'Get out of here,' fishermen tell crew on Northern Pulp survey boat

Fishermen forced a boat doing surveys for the proposed Northern Pulp effluent pipe back to land in Pictou, N.S., on Tuesday morning.

Fishermen escort survey boat for new Northern Pulp effluent pipe back to land

On Tuesday, five fishing boats forced a survey boat for Northern Pulp back to land in Pictou. This summer, hundreds of boats protested Northern Pulp's proposed route for its effluent pipe. (Nic Meloney/CBC)

After a confrontation on the water, a fleet of fishing boats escorted a vessel believed to be conducting survey work for Northern Pulp back to the harbour in Pictou, N.S., on Tuesday morning.

Fisherman Allan MacCarthy was the first to reach the survey boat about three kilometres from Caribou, N.S.

"I said to them, you better get out of here because the ones that are following me aren't going to be as nice as I am," he said.

"I just told the guys in the boat, your job is not worth this. Get out of here. Get that boat back to Pictou."
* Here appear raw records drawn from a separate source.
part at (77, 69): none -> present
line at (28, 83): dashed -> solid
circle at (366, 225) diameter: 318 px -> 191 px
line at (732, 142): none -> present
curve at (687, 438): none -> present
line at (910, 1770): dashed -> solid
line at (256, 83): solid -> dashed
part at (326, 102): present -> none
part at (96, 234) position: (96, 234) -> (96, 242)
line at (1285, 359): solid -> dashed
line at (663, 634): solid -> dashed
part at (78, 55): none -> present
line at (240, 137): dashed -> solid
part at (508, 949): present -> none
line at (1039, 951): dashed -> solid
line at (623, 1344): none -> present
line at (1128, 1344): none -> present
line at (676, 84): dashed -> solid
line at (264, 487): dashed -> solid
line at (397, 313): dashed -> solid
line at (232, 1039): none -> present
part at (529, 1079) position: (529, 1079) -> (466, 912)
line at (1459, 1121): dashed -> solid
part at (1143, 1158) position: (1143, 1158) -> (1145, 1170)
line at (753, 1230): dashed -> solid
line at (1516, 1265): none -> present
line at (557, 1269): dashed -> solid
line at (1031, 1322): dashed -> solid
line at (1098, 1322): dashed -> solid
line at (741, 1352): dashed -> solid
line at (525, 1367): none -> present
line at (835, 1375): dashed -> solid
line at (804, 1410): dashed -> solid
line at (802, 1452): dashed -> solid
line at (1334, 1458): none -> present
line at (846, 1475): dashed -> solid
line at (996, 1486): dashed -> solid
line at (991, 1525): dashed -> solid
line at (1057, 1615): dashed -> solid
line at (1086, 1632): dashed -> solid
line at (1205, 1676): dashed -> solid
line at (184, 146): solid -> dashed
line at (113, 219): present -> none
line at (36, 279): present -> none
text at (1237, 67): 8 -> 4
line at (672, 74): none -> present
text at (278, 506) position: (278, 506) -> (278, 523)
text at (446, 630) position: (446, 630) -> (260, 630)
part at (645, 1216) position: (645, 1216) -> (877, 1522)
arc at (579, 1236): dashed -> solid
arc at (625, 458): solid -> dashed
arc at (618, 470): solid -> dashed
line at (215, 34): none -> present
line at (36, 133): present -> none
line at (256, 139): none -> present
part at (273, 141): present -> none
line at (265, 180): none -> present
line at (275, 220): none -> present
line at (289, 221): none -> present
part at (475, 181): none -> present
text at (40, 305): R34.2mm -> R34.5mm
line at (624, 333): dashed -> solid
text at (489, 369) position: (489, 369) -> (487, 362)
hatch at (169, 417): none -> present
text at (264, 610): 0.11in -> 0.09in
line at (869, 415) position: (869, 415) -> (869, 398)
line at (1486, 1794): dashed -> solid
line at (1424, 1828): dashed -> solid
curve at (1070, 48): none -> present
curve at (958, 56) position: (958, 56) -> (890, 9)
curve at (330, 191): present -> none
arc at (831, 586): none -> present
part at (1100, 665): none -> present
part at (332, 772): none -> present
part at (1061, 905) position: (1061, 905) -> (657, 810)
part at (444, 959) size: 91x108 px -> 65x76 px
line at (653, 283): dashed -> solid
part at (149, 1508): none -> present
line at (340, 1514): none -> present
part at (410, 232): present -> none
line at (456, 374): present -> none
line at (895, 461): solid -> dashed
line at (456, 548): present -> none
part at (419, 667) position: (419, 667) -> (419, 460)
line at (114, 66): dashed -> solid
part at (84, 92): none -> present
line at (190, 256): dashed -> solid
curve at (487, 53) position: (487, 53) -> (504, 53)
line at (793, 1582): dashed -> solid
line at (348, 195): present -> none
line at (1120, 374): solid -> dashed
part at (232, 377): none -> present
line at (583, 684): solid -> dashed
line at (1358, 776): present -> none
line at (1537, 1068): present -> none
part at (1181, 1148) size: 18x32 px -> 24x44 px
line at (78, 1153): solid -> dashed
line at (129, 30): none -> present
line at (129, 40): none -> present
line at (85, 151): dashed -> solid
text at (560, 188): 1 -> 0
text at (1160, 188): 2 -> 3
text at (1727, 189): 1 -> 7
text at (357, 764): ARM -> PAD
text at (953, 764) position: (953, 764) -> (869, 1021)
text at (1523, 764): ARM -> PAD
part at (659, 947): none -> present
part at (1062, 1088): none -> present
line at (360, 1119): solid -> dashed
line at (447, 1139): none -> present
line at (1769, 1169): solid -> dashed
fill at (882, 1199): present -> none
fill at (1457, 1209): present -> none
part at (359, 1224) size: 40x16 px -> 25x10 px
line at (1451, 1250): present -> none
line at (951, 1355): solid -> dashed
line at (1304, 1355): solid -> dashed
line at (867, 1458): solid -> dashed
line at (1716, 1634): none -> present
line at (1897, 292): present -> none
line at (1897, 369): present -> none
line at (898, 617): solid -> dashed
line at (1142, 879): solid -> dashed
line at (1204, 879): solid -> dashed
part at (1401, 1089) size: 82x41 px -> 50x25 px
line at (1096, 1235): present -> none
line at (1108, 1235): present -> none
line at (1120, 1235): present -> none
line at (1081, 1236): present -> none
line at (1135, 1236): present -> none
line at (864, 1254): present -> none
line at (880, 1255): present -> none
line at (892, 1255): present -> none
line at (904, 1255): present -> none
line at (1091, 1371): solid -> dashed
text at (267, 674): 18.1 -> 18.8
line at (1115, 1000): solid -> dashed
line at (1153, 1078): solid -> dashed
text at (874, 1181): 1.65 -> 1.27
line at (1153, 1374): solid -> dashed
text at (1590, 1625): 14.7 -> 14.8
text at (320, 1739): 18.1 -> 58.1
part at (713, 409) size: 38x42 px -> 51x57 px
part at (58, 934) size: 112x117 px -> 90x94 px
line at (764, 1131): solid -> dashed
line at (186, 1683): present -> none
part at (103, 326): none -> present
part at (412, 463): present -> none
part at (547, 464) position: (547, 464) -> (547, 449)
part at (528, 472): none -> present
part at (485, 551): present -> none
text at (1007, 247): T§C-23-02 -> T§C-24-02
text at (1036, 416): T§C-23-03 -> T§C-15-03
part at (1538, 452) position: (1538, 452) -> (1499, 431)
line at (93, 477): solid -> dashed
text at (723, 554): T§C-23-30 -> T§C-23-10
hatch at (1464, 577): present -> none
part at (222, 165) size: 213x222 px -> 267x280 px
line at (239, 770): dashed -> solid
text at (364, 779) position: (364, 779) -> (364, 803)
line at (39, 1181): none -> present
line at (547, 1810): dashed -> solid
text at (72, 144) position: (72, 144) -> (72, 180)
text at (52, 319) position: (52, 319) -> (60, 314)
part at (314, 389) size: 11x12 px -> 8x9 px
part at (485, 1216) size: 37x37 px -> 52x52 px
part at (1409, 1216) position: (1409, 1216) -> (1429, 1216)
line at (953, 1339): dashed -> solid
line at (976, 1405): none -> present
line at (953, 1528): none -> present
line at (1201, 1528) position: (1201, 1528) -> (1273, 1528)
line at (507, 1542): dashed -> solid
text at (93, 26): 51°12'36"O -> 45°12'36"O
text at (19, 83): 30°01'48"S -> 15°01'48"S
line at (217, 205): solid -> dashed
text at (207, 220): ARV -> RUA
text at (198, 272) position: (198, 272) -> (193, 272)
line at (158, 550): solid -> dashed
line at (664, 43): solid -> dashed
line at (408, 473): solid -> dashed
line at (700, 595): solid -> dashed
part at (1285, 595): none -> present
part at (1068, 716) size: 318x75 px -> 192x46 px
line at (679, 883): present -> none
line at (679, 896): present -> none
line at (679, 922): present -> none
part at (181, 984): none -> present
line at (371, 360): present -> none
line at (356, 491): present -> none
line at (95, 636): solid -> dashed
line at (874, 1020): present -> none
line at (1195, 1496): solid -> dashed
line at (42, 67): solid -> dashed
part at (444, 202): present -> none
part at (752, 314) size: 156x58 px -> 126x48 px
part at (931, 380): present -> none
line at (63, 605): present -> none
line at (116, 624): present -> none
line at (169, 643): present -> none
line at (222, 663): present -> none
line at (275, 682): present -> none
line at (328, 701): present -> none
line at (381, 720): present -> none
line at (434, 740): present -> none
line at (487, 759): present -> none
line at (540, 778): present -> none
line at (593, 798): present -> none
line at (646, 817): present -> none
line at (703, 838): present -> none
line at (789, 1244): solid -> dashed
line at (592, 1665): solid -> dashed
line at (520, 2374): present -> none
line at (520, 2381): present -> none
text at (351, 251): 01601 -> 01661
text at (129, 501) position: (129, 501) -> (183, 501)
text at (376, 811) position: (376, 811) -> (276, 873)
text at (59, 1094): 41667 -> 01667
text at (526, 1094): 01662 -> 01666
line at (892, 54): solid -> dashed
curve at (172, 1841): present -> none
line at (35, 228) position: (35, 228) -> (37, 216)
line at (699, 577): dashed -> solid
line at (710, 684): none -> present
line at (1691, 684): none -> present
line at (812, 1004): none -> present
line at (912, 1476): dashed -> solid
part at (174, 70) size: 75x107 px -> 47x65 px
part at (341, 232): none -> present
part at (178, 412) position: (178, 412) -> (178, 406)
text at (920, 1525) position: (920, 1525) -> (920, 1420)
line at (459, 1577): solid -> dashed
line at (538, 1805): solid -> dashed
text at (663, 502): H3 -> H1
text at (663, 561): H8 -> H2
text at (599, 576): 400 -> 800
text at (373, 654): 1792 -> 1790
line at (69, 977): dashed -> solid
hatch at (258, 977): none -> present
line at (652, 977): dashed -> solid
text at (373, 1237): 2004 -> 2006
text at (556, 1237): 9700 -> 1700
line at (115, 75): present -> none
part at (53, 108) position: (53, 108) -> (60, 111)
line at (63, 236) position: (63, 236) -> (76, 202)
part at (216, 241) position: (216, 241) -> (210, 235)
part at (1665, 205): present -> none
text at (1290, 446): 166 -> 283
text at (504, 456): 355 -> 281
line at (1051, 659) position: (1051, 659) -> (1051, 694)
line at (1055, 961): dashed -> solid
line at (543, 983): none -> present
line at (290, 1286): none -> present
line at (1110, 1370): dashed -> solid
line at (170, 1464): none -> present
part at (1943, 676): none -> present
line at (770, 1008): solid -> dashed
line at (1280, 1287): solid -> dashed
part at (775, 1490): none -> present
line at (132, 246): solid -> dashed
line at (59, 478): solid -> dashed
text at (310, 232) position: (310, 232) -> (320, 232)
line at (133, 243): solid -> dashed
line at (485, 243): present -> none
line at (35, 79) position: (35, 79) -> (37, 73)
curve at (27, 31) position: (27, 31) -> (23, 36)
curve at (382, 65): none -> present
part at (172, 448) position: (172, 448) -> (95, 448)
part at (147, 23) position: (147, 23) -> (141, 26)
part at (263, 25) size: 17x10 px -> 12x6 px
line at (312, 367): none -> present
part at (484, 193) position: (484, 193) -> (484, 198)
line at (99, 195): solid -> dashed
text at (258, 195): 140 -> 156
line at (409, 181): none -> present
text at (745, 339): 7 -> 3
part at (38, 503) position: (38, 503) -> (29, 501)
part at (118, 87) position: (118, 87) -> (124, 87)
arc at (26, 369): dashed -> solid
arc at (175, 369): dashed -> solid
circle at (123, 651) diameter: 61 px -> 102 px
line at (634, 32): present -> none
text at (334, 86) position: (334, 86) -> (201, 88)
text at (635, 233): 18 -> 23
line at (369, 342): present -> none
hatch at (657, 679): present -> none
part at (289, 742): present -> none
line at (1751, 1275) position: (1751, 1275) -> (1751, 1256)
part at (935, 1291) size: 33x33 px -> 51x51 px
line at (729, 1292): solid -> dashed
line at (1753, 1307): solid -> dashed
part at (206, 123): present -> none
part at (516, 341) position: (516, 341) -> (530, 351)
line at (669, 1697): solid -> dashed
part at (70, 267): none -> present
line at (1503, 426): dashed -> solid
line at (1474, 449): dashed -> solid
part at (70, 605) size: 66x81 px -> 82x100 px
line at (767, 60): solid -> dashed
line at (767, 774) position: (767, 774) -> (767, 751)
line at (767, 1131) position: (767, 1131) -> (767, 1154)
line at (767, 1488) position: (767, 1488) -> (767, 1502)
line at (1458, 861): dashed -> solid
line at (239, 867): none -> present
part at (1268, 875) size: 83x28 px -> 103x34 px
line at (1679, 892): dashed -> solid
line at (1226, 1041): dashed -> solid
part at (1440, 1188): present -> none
MacCarthy said the survey boat was doing work in connection with the Northern Pulp paper mill's proposed pipeline that would take effluent from the plant to the water near Caribou.

A boat doing survey work for the proposed Northern Pulp effluent pipe is tied to the wharf in Pictou, N.S., after a confrontation with fishermen. (Submitted by Ben Anderson)

MacCarthy is a member of a working group of 3,000 fishermen opposed to the effluent pipe plan. He said tensions have been building between Northern Pulp and the fishermen, who are concerned about the pipe's potential impact on fish and fish habitat.

"We basically decided that enough was enough," he said. "The fishermen are totally frustrated.

"I don't want to see anybody get hurt. I didn't want to see anybody go to jail for Northern Pulp. But that's the way fishermen are talking, that this is not going to end well."

MacCarthy said when he first spoke with the crew of the survey boat, there was "a little bit of argument or disbelief."

"Once they seen the other boats coming, they were gone," he said.

MacCarthy and five other fishing boats escorted the survey boat to Pictou, and another 20 or so were also on the water or ready to go and get involved, he said.

Boat being watched

MacCarthy said he's not sure what will happen next, but he said the survey boat is being watched carefully.

"We know exactly when that boat leaves Pictou Harbour.… and if they continue to think this is going to happen, well, they seen what happened today.

"Until they can guarantee us that they are not going to harm fish or fish habitat, we are not agreeing to an effluent pipe in the Northumberland Strait."

RCMP spokesperson Cpl. Jennifer Clarke said Pictou District RCMP were called to Pier C in Pictou just before 9 a.m. due to a "potential for conflict" between fishermen and the Northern Pulp survey boat. Clarke said no offences were committed and everyone left peacefully.

Hundreds of boats from all three Maritime provinces joined a rally on the water in July against Northern Pulp's plan to put an effluent pipe into the Northumberland Strait. (Nic Meloney/CBC)

In response to questions about the incident, Northern Pulp spokesperson Kathy Cloutier said in a statement, "Safety within Paper Excellence Canada and its facilities is paramount.

"At all times, the safety of employees, contractors and their employees is our first priority. When situations occur, we will seek guidance and work with authorities to ensure the safety of all involved."